Initial_Luck_7986@reddit
Validate before query there is no point to hit the database unless it will be valid this goes for everything…
Ok_Assistant_2155@reddit
For question 1, I usually validate the Request DTO first. If the payload is garbage it makes no sense to hit the database. Then check if the resourceId exists. Saves unnecessary DB calls when the input is already bad.
Loud_Wrangler1255@reddit (OP)
Thanks a lot! Does it also make sense to send all errors (about DTO + about DB) in one response? E.g.
errors: [{field: "name", error: "Name already exists"}, {field: "age", error: "Must be more or equal to 0"}]
Impressive-Sir5234@reddit
1) Validate DTO first, then check if resource exists.

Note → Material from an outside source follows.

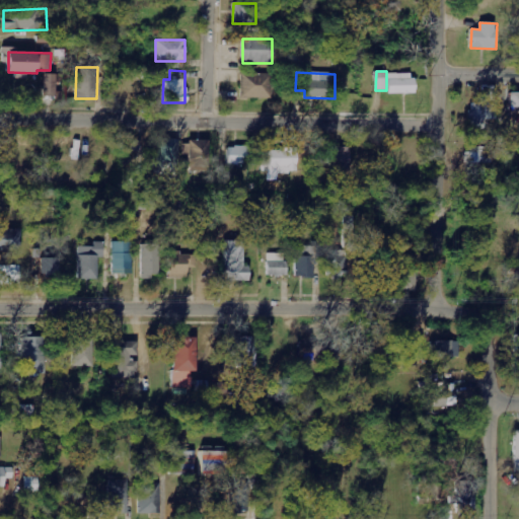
[(240,97),(269,98),(270,74),(240,73),(240,97)]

If the payload is invalid, no point hitting DB. Keeps concerns clean.
2) Split validation:
- DTO (format, nulls) → 400
- Business (unique, FK exists) → 400 or 409 (for conflicts)
Yes, unique/FK checks should be part of validation (usually in service layer). DB constraints = safety net, not primary validation.
Loud_Wrangler1255@reddit (OP)
Finally, some good answer. Thanks a lot! What about sending all errors at once in one response? E.g. DTO fields + fk exists. Example error list:
errors: [{field: "name", error: "Name already exists"}, {field: "age", error: "Must be more or equal to 0"}]
Successful-Escape-74@reddit
Just let AI take care of that for you and go to the beach.
Viviiii1@reddit
😭😭😭
Successful-Escape-74@reddit
So much for AI robots doing all the work?